All of the feces and urine of the confinement cows had to be handled or processed in some way. This requires special needs for handling, storage, and redistribution of nutrients to crop land or other uses. In contrast, 24-hour cow watches showed that 87% of urine events and 86% of feces events occur in or near paddocks where nutrients are recycled for pasture use. Therefore, a pasture-based system only needs storage and handling facilities for about 14% of manure plus milking facility wash water.
Nutrient runoff from the bare exercise lot had high concentrations of sediment and nutrients. Measures of carbon-oxygen demand and conductivity were also high for storm water runoff from that lot used by confinement cows (and other cows not on experiment). In contrast, such measures were significantly lower for runoff samples from pasture. The densely vegetated, rotationally grazed pasture was effectively retaining feces, urine, and soil on the field instead of washing away during storm events. Additional structures have been installed for runoff from the bare exercise lot to prevent nutrients and sediment from reaching the stream. Because of the runoff data, confinement cows are to be managed in the future using rotational vegetative lots for exercise.
In our environment, the pasture-based cows have lower housing and facility requirements and perhaps lower equipment needs. Both confinement and pasture systems have equipment needs that may vary depending on the size and scale of the farm. Estimates of labor requirements were lower for the pasture system but can vary from farm to farm. These factors must be considered in any economic analysis or for dairy producers considering alternative approaches.
Observations from the teaching herd at NCA&T State University have shown an estimated reduction in feed costs by at least 25% from 1995 before the grazing management program was initiated. They also report 50-60 % less time scraping and handling manure because cows are on the pasture much more of the time. Body condition of cows has remained acceptable and overall health problems have been low. However, milk production and reproduction in the herd were less than optimal and alfalfa-based pastures deteriorated over time.

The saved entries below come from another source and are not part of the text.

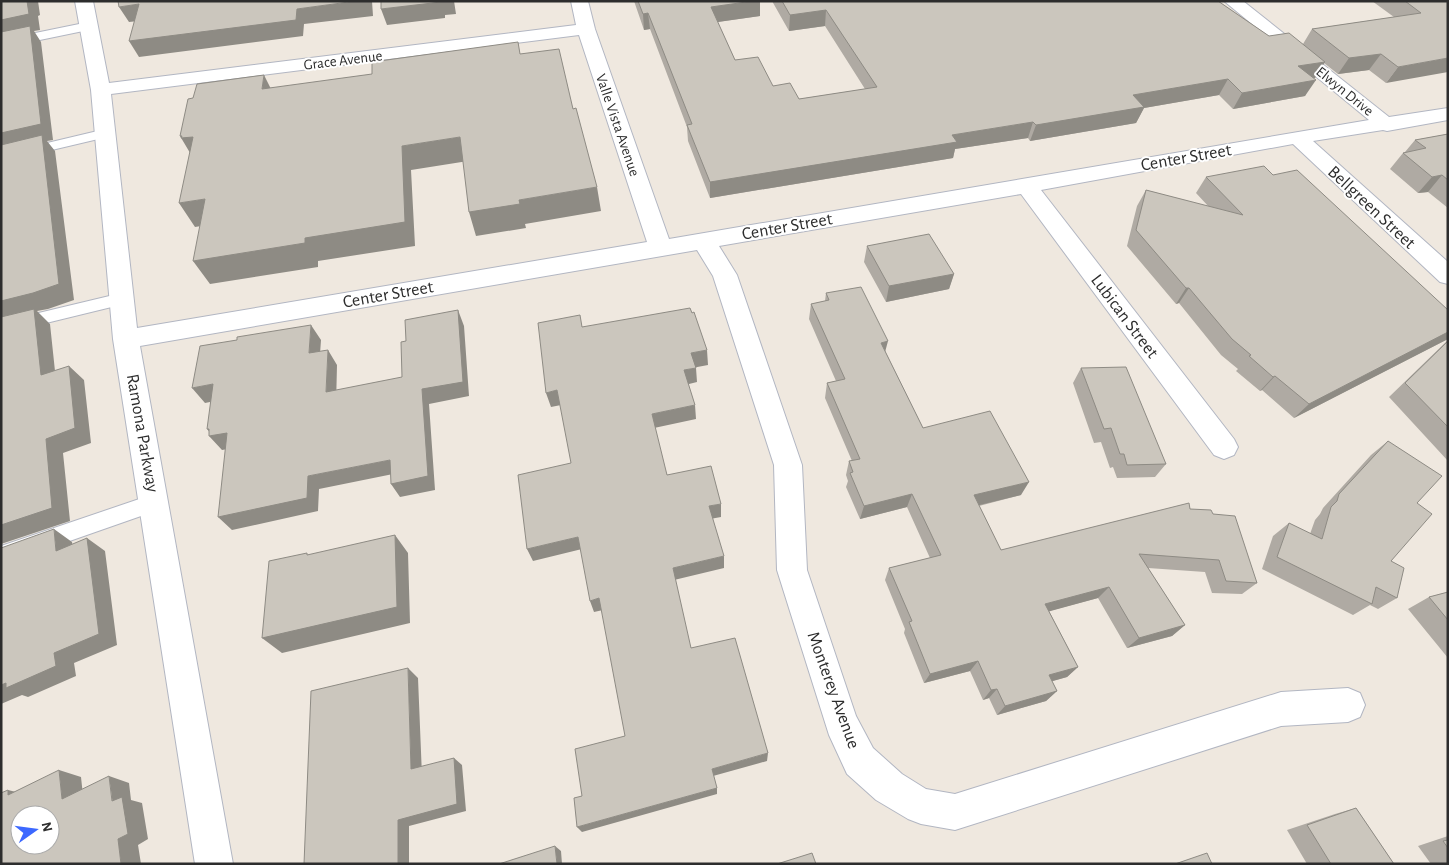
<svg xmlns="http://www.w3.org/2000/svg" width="1449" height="865" font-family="'Alegreya Sans',sans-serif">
<rect width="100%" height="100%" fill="#efe8df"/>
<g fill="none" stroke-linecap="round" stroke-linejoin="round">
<g stroke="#b2b6c2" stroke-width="2">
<path id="service" d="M 89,22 L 93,23 L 95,26 L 93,29 L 1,48 L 1,40 Z
M 106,129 L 113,133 L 111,136 L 1,162 L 1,154 Z
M 122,293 L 128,295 L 130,299 L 128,303 L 1,334 L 1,322 Z
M 154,494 L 161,497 L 164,503 L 161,509 L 1,565 L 1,546 Z"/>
</g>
<g stroke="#b2b6c2" stroke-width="2">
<path id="minor" d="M 75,1 L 93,1 L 109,83 L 576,25 L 571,1 L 588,1 L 595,29 L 669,239 L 1369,120 L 1224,1 L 1243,1 L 1389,117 L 1448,108 L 1448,120 L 1387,131 L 1383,130 L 1313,141 L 1448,262 L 1448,284 L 1440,282 L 1293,144 L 1041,190 L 1234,439 L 1238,447 L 1234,455 L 1224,459 L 1214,455 L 1021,194 L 719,246 L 737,275 L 802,465 L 807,570 L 856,716 L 873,748 L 902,774 L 926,789 L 955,794 L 1281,692 L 1348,688 L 1360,693 L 1365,705 L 1360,717 L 1348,722 L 1281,726 L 955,830 L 921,824 L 908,819 L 876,800 L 847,774 L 829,735 L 777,570 L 774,465 L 713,276 L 697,250 L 140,346 L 233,864 L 195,864 L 113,339 L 91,90 ZM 579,35 L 647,242 L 137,328 L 111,94 Z"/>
</g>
<use href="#service" fill="#fff" fill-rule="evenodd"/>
<use href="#minor" fill="#fff" fill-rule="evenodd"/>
</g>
<path fill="#afaaa3" d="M 634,1 L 760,1 L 760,16 L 717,22 L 735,60 L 773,86 L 799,99 L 865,89 L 825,26 L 789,31 L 772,1 L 1218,1 L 1269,36 L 1303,44 L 1312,29 L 1394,17 L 1372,1 L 1448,1 L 1386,83 L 1369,70 L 1338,74 L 1324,63 L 1315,78 L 1313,78 L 1305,96 L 1233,109 L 1219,95 L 1144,108 L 1136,123 L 1030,141 L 1028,138 L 955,149 L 953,158 L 710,198 L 688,141 L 687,127 L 650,29 L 644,30 Z
M 1448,134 L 1448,208 L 1428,192 L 1418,193 L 1390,169 L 1403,153 L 1405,152 L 1415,140 Z
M 1273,175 L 1448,310 L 1448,339 L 1446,340 L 1294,418 L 1262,390 L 1260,391 L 1236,371 L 1238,369 L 1221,355 L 1179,303 L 1176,304 L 1127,246 L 1137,206 L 1146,190 L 1209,207 L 1196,193 L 1206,177 Z
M 867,246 L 954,274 L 949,289 L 886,302 L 864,262 Z
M 826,293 L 885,351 L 923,428 L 1021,495 L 979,506 L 1001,550 L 1190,509 L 1213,514 L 1257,583 L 1242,594 L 1212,593 L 1205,572 L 1148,568 L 1185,625 L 1172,636 L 1127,648 L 1098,598 L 1049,611 L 1078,667 L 1067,677 L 1052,681 L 1057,691 L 1046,701 L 997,715 L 989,698 L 983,700 L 970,671 L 924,683 L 904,633 L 905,629 L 885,580 L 889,568 L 930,558 L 907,507 L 860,519 L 846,487 L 848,481 L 846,475 L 849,461 L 852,461 L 825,398 L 827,383 L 836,381 L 809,319 L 811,304 L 825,301 Z
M 1448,340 L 1448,461 L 1389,397 Z
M 1081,368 L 1166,464 L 1155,477 L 1117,478 L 1113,467 L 1110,468 L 1101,442 L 1094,443 L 1073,383 Z
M 1388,441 L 1417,503 L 1391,561 L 1397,598 L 1378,609 L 1370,605 L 1353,615 L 1262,569 L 1273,536 L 1289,523 L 1310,534 L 1315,520 L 1320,514 L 1323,508 L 1371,455 Z
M 1448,592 L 1448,658 L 1408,609 L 1429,597 Z
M 1356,808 L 1394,864 L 1307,864 L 1287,830 L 1335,814 Z
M 1448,836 L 1448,864 L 1431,864 L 1418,846 Z"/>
<path fill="#8e8b84" d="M 27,1 L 38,1 L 40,15 L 38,16 L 40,30 L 34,31 L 41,42 L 53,140 L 47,141 L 55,151 L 74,300 L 48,309 L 37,311 L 50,324 L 57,390 L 41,375 L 1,320 L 1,20 Z
M 356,1 L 372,1 L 373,16 L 304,24 L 303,36 L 139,57 L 129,41 L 297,9 Z
M 441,1 L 454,1 L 456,14 L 445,15 L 445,18 L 387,25 L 381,9 Z
M 753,1 L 760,1 L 760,16 L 711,23 L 711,7 Z
M 139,4 L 148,20 L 129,22 L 119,7 Z
M 826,10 L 825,26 L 789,31 L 790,15 Z
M 648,13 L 650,29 L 644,30 L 643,14 Z
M 1381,54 L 1369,70 L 1338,74 L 1349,58 Z
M 1448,58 L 1448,72 L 1386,83 L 1398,67 Z
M 1325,62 L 1315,78 L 1288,82 L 1298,66 Z
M 264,75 L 276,99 L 262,89 Z
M 1228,79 L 1219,95 L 1144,108 L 1136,123 L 1030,141 L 1036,125 L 1133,95 Z
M 1316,80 L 1305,96 L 1233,109 L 1242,93 Z
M 1033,122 L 1028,138 L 955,149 L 953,158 L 710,198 L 710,182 L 952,135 Z
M 180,136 L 193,137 L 196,163 Z
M 460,137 L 468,161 L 411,170 L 415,246 L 318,261 L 318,267 L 210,284 L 193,261 L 305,238 L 402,146 Z
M 1442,175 L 1428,192 L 1418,193 L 1432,177 Z
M 597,187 L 601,211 L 525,224 L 526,228 L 476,236 L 469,212 L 519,200 Z
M 205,199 L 220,223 L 195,227 L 179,203 Z
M 954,274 L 949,289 L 886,302 L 889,286 Z
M 1186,288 L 1189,288 L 1179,303 L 1176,304 Z
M 458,310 L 464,326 L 469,396 L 429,404 L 435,490 L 400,497 L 391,484 L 422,389 Z
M 311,325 L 321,340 L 319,368 L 309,353 Z
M 1448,332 L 1448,339 L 1446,340 L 1294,418 L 1309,404 Z
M 888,341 L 884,356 L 881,343 Z
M 328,350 L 337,365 L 336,406 L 326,392 Z
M 707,350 L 708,365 L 692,368 L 691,353 Z
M 69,366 L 84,380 L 91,443 L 63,453 L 70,521 L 1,544 L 1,525 L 46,439 Z
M 696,368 L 697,382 L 685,385 L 684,370 Z
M 1275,376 L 1262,390 L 1260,391 L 1273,377 Z
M 213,384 L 225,399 L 205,403 L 192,388 Z
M 557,390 L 561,405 L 551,407 L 546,393 Z
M 695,405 L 696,419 L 654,428 L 652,414 Z
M 207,429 L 209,429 L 227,433 L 239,447 L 222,450 L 209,436 L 212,435 Z
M 390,460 L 398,473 L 319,489 L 318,511 L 232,530 L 218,517 L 308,476 Z
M 1029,482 L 1021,495 L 967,508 L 974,495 Z
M 912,494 L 907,507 L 860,519 L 864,506 Z
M 721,504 L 721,517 L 710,519 L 709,506 Z
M 54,529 L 72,542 L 75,563 L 56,551 Z
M 395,535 L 408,553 L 410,623 L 282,653 L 262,638 Z
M 578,537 L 582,549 L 533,561 L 527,549 Z
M 87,538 L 105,551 L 117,645 L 74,663 L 76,676 L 28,697 L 22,695 L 1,704 L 1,685 L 54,653 Z
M 724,556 L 724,568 L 674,580 L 673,568 Z
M 1109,587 L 1098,598 L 1036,615 L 1045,604 Z
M 599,598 L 603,610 L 594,612 L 590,601 Z
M 1185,625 L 1172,636 L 1127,648 L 1139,638 Z
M 978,661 L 970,671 L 924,683 L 930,674 Z
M 1078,667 L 1067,677 L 1039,685 L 1049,675 Z
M 408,668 L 418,678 L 422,776 L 411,769 Z
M 997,689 L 989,698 L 983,700 L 991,690 Z
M 1057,691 L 1046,701 L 997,715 L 1005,706 Z
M 768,753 L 767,761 L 713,776 L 712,769 Z
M 454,758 L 462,765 L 466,811 L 409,826 L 409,864 L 398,864 L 398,820 Z
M 59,770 L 81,777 L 84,805 L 62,799 Z
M 109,776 L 129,783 L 131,800 L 142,803 L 148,839 L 138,845 L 141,864 L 121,864 Z
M 717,788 L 717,794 L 582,832 L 577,827 Z
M 8,790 L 32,796 L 8,795 Z
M 555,846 L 561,851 L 562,864 L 557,864 Z"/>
<path fill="#cbc6bd" stroke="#8e8b84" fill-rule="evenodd" d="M 1,1 L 27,1 L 29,14 L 1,20 Z
M 118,1 L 356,1 L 297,9 L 296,20 L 129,41 L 139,4 L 119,7 Z
M 381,1 L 441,1 L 441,2 L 381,9 Z
M 638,1 L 753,1 L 711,7 L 735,60 L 758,57 L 773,86 L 790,83 L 799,99 L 877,87 L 826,10 L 790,15 L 782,1 L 1218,1 L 1269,36 L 1289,33 L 1325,62 L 1298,66 L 1316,80 L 1242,93 L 1228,79 L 1133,95 L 1144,107 L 1036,125 L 1033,122 L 952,135 L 957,142 L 710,182 L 687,125 L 692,124 L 648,13 L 643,14 Z
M 1405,1 L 1448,1 L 1448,43 L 1447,43 L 1448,44 L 1448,58 L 1398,67 L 1381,54 L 1349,58 L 1312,29 L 1421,13 Z
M 30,26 L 41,124 L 1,133 L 1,32 Z
M 518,42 L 520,54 L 559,49 L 573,109 L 576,108 L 597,187 L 519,200 L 520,204 L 469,212 L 460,137 L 402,146 L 405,222 L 305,238 L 305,243 L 193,261 L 205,199 L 179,203 L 193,137 L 181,138 L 182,136 L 180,136 L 188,99 L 193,98 L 197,84 L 264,75 L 262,89 L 372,74 L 372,62 Z
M 1448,134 L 1448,180 L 1442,175 L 1432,177 L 1403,153 L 1426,148 L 1415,140 Z
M 42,135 L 59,284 L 33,293 L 1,301 L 1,145 Z
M 1264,166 L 1273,175 L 1297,170 L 1448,310 L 1448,332 L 1309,404 L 1275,376 L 1273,377 L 1249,356 L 1251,355 L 1232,339 L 1189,288 L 1186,288 L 1136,230 L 1146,190 L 1243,215 L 1206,177 Z
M 929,234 L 954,274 L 889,286 L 867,246 Z
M 861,287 L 888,341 L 881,343 L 923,428 L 990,411 L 1029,482 L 974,495 L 1001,550 L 1189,503 L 1190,509 L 1211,510 L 1213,514 L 1235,516 L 1257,583 L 1226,581 L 1219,560 L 1139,554 L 1185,625 L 1139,638 L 1109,587 L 1045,604 L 1078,667 L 1049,675 L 1057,691 L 1005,706 L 997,689 L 991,690 L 978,661 L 930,674 L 909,622 L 912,621 L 889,568 L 941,555 L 912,494 L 864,506 L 850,473 L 853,472 L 849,461 L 860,459 L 827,383 L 845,379 L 811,304 L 829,300 L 826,293 Z
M 690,308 L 692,313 L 694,312 L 707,350 L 691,353 L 696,368 L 684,370 L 695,405 L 652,414 L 667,475 L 711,466 L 721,504 L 709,506 L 724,556 L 673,568 L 691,648 L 735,638 L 768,753 L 712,769 L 717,788 L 577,827 L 574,798 L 582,796 L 575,749 L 625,736 L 599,598 L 590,601 L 578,537 L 527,549 L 518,475 L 571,463 L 557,390 L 546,393 L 538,323 L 580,315 L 582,327 Z
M 34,309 L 41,375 L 69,366 L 75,428 L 46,439 L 52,508 L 1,525 L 1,317 Z
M 458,310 L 463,382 L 422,389 L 428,476 L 391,484 L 390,460 L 308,476 L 307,498 L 218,517 L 227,433 L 209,436 L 209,429 L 207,429 L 213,384 L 192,388 L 200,346 L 237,340 L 237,337 L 311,325 L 309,353 L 328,350 L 326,392 L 402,377 L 401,342 L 406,341 L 405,320 Z
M 1448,341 L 1448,427 L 1405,383 Z
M 1126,367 L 1166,464 L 1127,465 L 1124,454 L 1120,454 L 1111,428 L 1104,429 L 1081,368 Z
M 1388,441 L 1442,476 L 1417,503 L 1432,514 L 1391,561 L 1404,568 L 1397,598 L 1376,587 L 1372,604 L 1277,557 L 1289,523 L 1322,539 L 1331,507 L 1337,501 L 1339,494 Z
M 54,529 L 56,551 L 87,538 L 99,634 L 54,653 L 56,666 L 6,688 L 6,683 L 1,685 L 1,548 Z
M 395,535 L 397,607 L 262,638 L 269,561 L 307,553 L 307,555 Z
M 1448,592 L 1448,620 L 1429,597 Z
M 408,668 L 411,769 L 454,758 L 457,804 L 398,820 L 398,864 L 304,864 L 311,691 Z
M 59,770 L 62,799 L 109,776 L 112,801 L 122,797 L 128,834 L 118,839 L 121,864 L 1,864 L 1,793 L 8,790 L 8,795 ZM 20,815 L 50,815 L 50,845 L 20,845 Z
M 1356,808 L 1394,864 L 1331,864 L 1307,825 Z
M 1448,840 L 1448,848 L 1443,841 Z
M 555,846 L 557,864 L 499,864 Z
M 812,853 L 816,864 L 777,864 Z
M 1207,853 L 1212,864 L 1175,864 Z"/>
<g text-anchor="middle" stroke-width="4" stroke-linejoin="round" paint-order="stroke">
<g font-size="15" fill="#2d2d2d" stroke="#fff">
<text transform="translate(343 60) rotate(-7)" y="5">Grace Avenue</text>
<text transform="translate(1345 91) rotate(39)" y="5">Elwyn Drive</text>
<text transform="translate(618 125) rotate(71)" y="5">Valle Vista Avenue</text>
</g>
<g font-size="18" fill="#2d2d2d" stroke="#fff">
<text transform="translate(1186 157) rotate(-10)" y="6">Center Street</text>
<text transform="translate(1372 207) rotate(43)" y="6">Bellgreen Street</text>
<text transform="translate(787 226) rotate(-10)" y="6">Center Street</text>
<text transform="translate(388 294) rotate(-10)" y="6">Center Street</text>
<text transform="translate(1125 316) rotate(53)" y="6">Lubican Street</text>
<text transform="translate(143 433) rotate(80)" y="6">Ramona Parkway</text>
<text transform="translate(834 690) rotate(70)" y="6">Monterey Avenue</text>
</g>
</g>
<rect width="1449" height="865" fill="none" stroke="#2d2d2d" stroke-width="5"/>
<g transform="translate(35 830) rotate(76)"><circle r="24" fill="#ffffff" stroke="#ababab"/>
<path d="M0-4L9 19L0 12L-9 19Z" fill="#3c68ff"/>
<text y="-8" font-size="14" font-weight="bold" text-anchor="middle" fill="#2d2d2d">N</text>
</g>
</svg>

When all factors are considered, pasture-based systems appear to be economically feasible for some producers as an alternative dairy production system for the Southeast. Pasture-based dairy systems can enhance local communities in several ways including economic stability, green space, and a pleasant rural environment compatible with nearby residential areas.
Outreach efforts include several field days and grazing schools for dairy producers, extension agents, and NRCS employees. Poster presentations have been at several events and a paper was presented at Tufts University in 1995. This project has been a focal point for several tours and some dairy producers have increased use of pasture in their management systems. December 1998.